Большим спросом пользовалась грубая крепкая материя. Работники Элеоноры производили также и тонкую ткань, но в малом количестве. Она отличалась красивым рисунком, изысканностью отделки и была очень дорогой. На рынке эта ткань была известна под названием «Морланд». Элеонора была неутомима, когда дело касалось торговли и производства.
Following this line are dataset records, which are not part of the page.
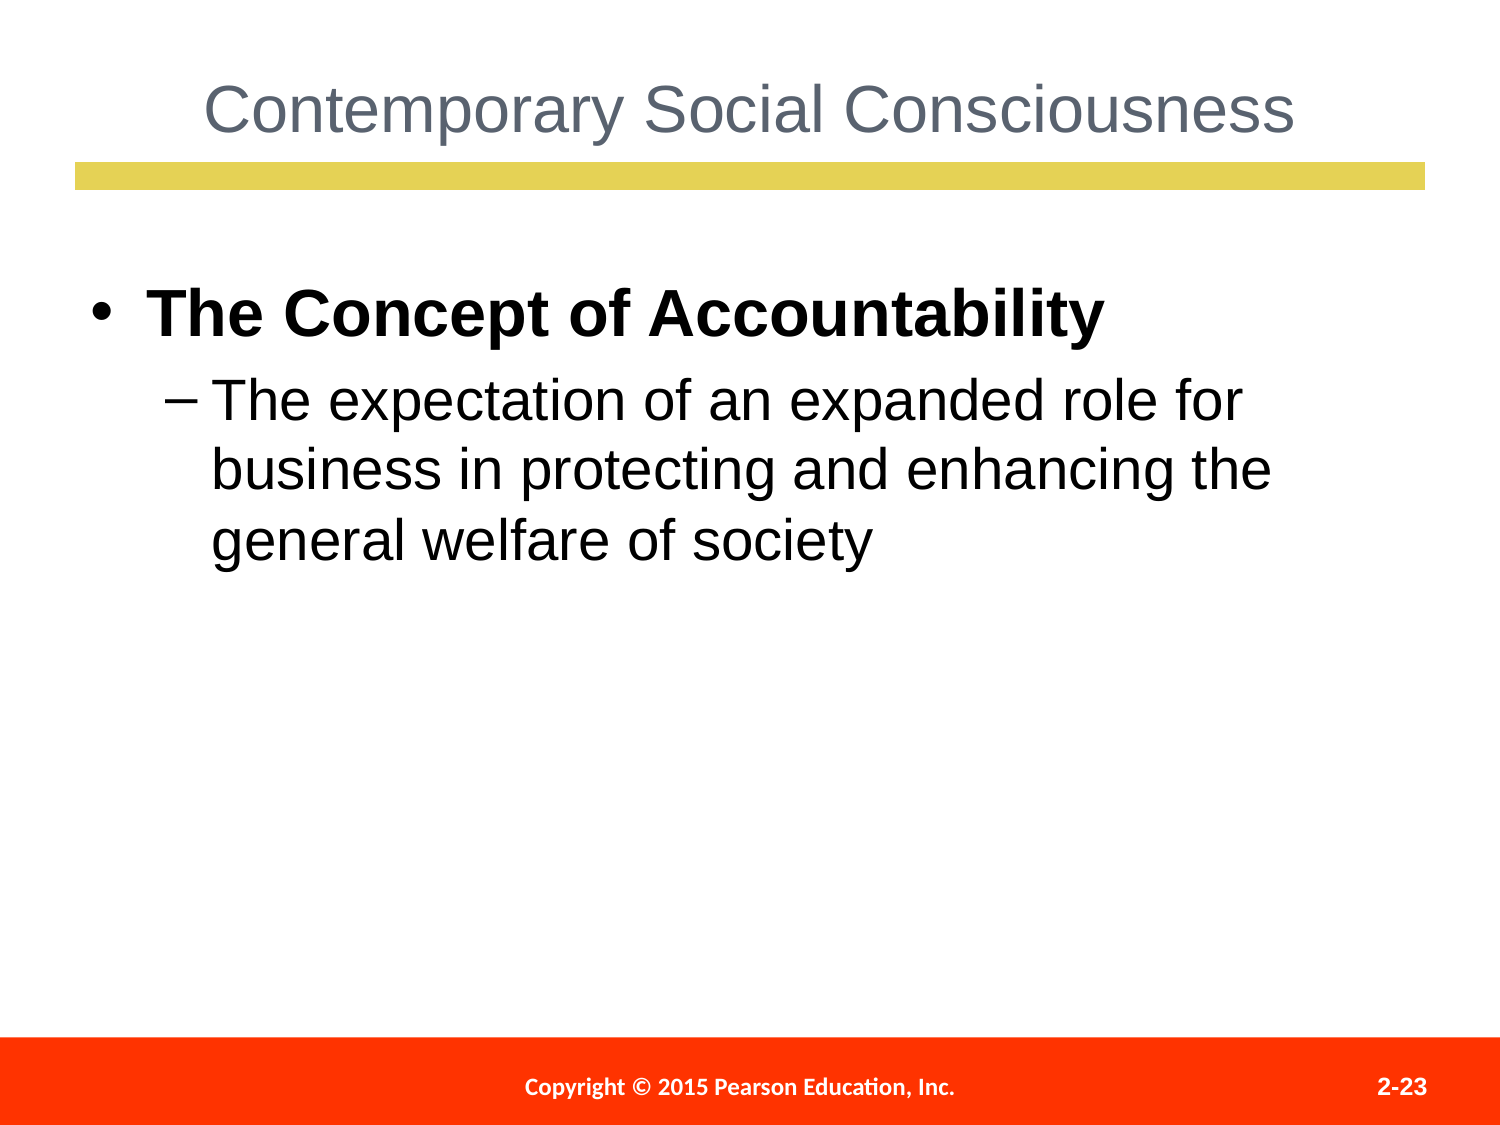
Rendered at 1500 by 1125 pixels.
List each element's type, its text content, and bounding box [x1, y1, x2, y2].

title Contemporary Social Consciousness [74, 12, 1426, 201]
list The Concept of Accountability The expectation of an expanded role for business in protecting and enhancing the general welfare of society [74, 262, 1426, 1006]
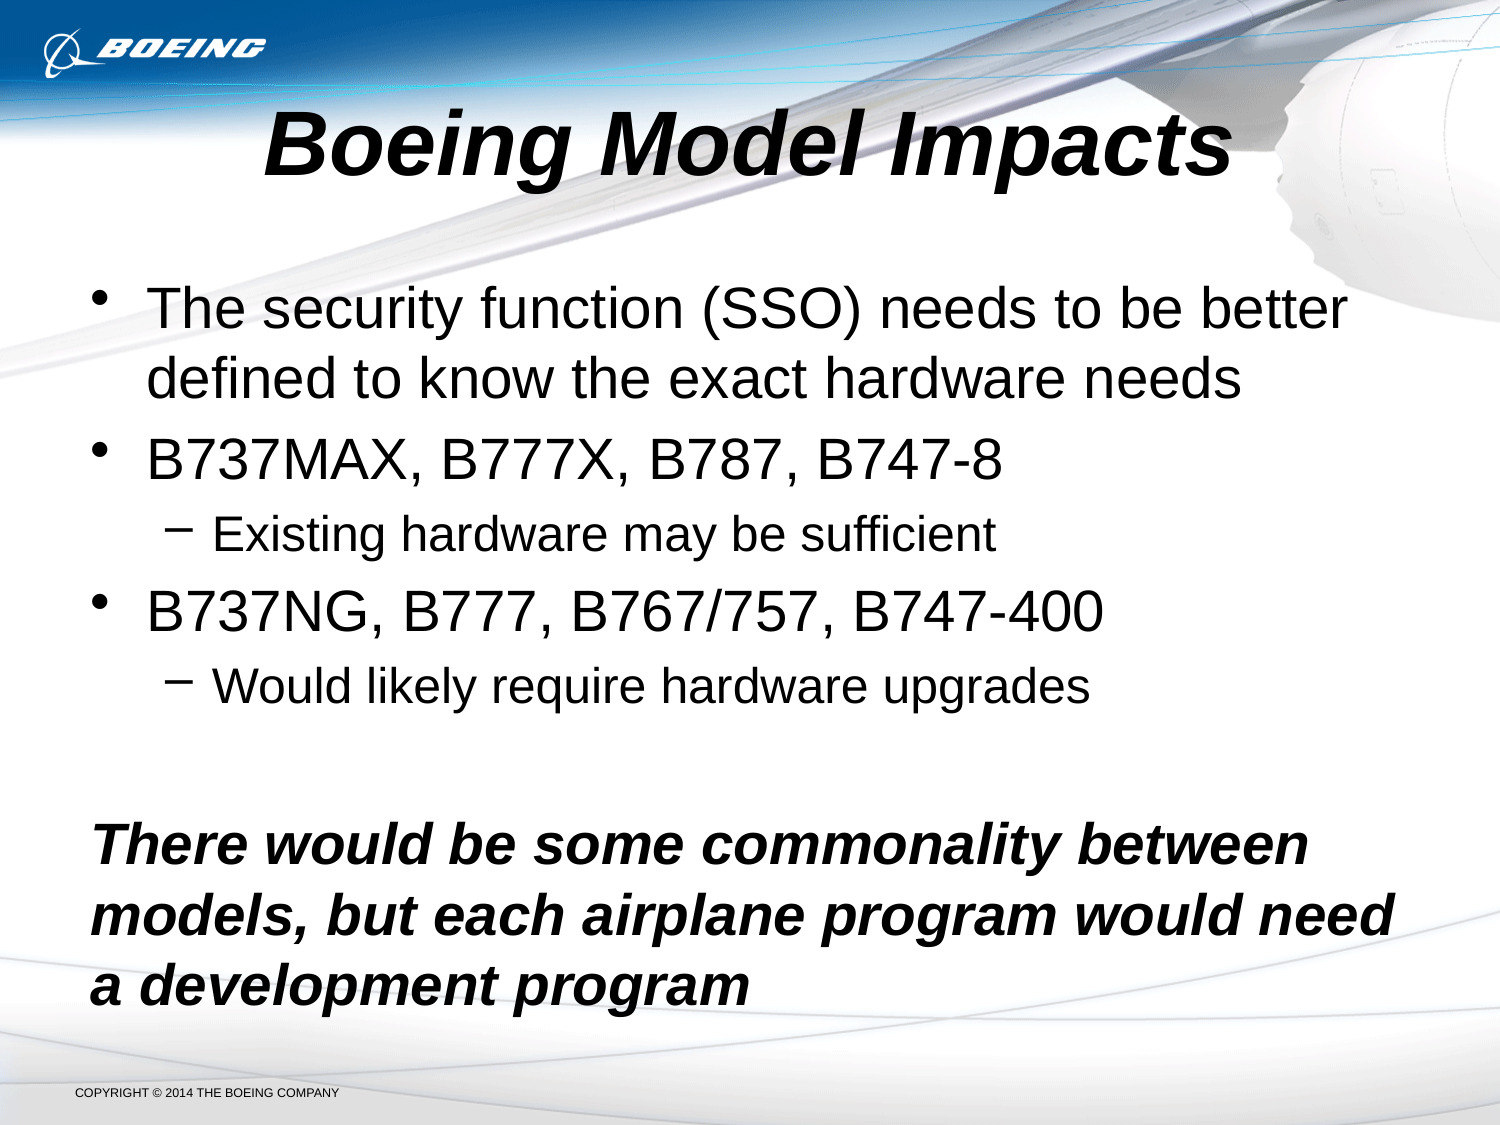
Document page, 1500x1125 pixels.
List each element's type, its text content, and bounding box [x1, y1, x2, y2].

picture [0, 0, 1500, 1125]
title Boeing Model Impacts [74, 44, 1426, 233]
list The security function (SSO) needs to be better defined to know the exact hardware needs B737MAX, B777X, B787, B747-8 Existing hardware may be sufficient B737NG, B777, B767/757, B747-400 Would likely require hardware upgrades There would be some commonality between models, but each airplane program would need a development program [74, 262, 1426, 1006]
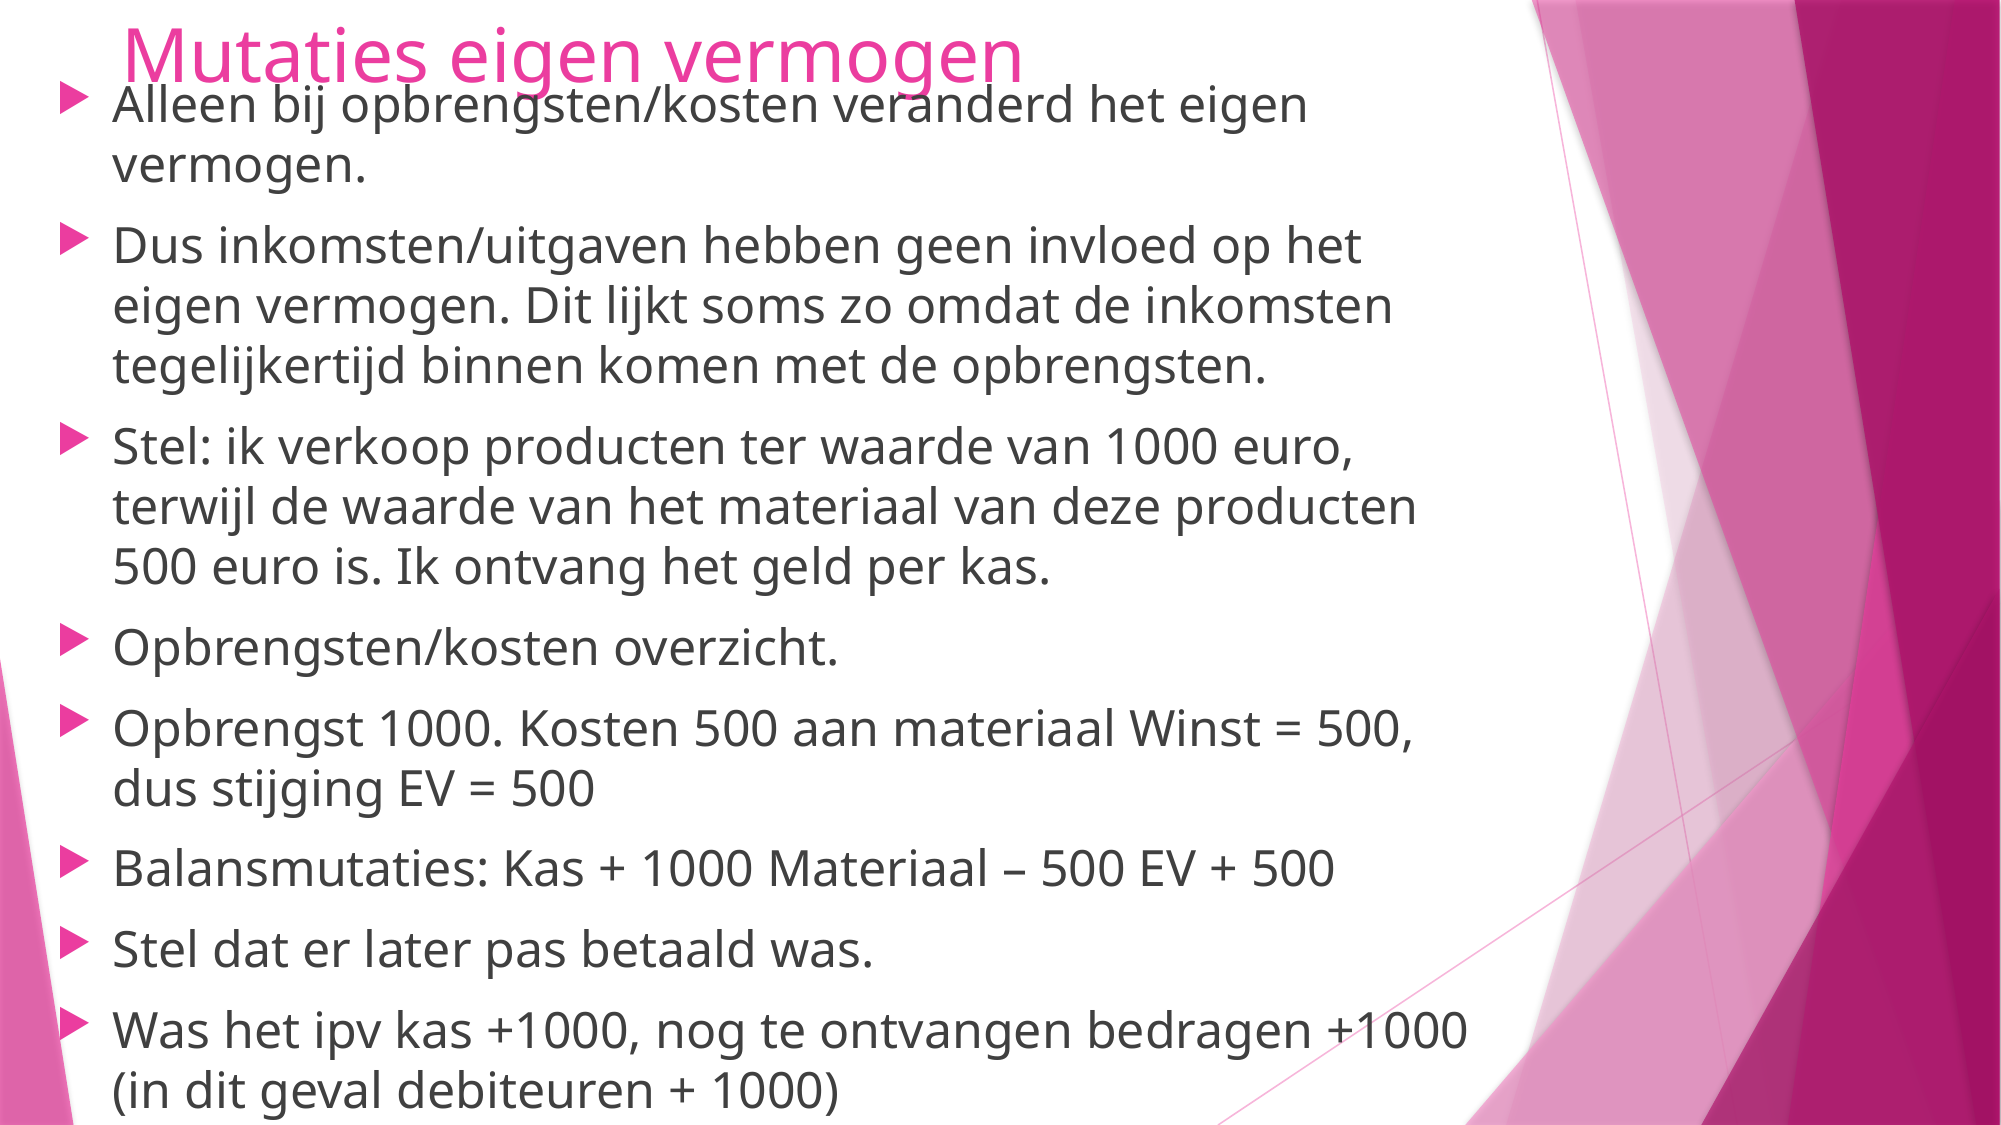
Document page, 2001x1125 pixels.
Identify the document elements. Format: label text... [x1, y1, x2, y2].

С таким числом работников приходилось быть особенно внимательной, чтобы контролировать качество, наказывать нерадивых. Каждого работника она знала по имени, была осведомлена о его семейном положении, поэтому, совершая обход, часто останавливалась поговорить с ними, узнать, что им нужно, предложить помощь, если она требовалась. Установив с работниками такие отношения, Элеонора могла рассчитывать на их честность.
Она выезжала почти каждый день, и частенько ее не было дома уже на заре. Возвращалась она обычно не раньше, чем начинало смеркаться. Кроме того, она сама занималась ведением всей отчетной документации, понимая, что Эдуард не очень силен в цифрах. Хотя Элеонора и могла передать ведение домашнего хозяйства Маргаритке, она предпочитала все контролировать сама. Эдуард помогал ей тем, что занимался управлением нескольких поместий и следил за делами на ферме. Но даже здесь Элеонора позволяла себе вмешиваться и время от времени выезжала на ферму, прихватив с собой малыша Джона, для того чтобы он набирался опыта. Посещение одних только особняков на территории поместья могло занять весь день, но Элеонора все равно успевала всюду.
Ее энергии можно было только позавидовать. Даже Изабелла, которая в августе вернулась в Морланд-Плэйс для подготовки к родам, с неохотой вынуждена была признать, как много сделала ее матушка. Маргаритка иногда позволяла себе мягкие намеки на то, что Элеоноре не стоит так сильно себя нагружать, что Эдуард и она могли бы со всем успешно справиться. И только Джо было понятно, что Элеоноре требуется эта кипучая деятельность, чтобы заглушить голос одиночества в своем сердце. Иногда, когда пришло лето и долгие летние вечера радовали своим теплом, Джо выходил в сад, который они вместе разбивали и выращивали. Он сидел у ног своей любимой госпожи, играя ей на гитаре, пока та отдыхала, вдыхая свежий чистый воздух, и смотрела в небо.